I don’t think there is such an animal. And Dana sounds more than a little defensive. I wonder if there are other reasons they backed off to let Jack walk, something she is not telling me. Some other leverage that has gotten Dana to call off her dogs.

Still, this is the Jack I know. The king of Teflon, even in the jaws of justice. A tragedy in the family, and Jack doesn’t miss a beat. His lawyers ever on the lookout for the silver seam, he appears to have found it.

‘How far are you from closure?’ I ask. ‘For Jack to finish his chores? Indictments?’

‘Ahh. Well, these things take time,’ she says. ‘A few weeks, maybe a month — could be a little more.’

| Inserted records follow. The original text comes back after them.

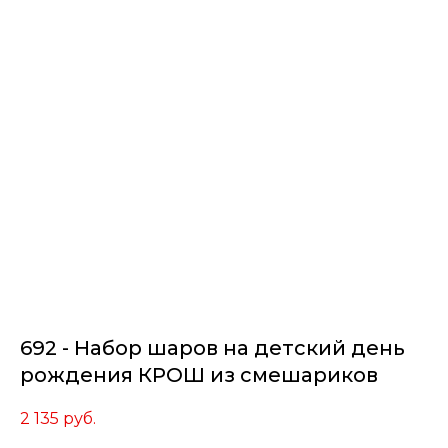
692 - Набор шаров на детский день
рождения КРОШ из смешариков
2 135
руб.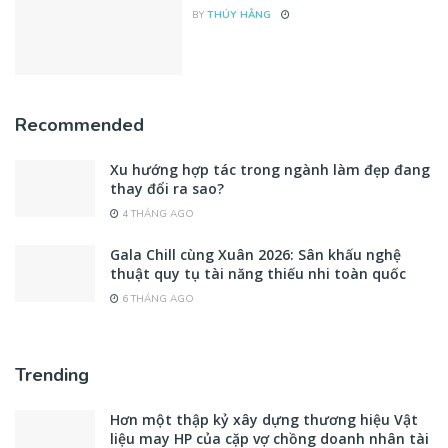
BY
THÚY HẰNG
Recommended
Xu hướng hợp tác trong ngành làm đẹp đang
thay đổi ra sao?
4 THÁNG AGO
Gala Chill cùng Xuân 2026: Sân khấu nghệ
thuật quy tụ tài năng thiếu nhi toàn quốc
6 THÁNG AGO
Trending
Hơn một thập kỷ xây dựng thương hiệu Vật
liệu may HP của cặp vợ chồng doanh nhân tài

It would be easier to get federal cooperation, to go public with the information on Jack’s criminal involvement and avoid a messy battle with the feds if they can wrap their case and bring indictments quickly. It would also shed a new light on the grieving spouse, perhaps take a little of the edge off of the state’s case against Laurel. After all, the victim was, at a minimum, living with a felon. I wonder how much Melanie knew. The favored tactic on defense. Put the victim on trial.

‘There’s no doubt that his wife’s murder adds a complication,’ says Dana. ‘Still, I’m not sure we see any connection between the two, our investigation and Mrs. Vega’s death.’ Dana’s look at this moment is more questions than answers. She wants to know if I have anything specific linking the murder and Jack’s problems with the feds.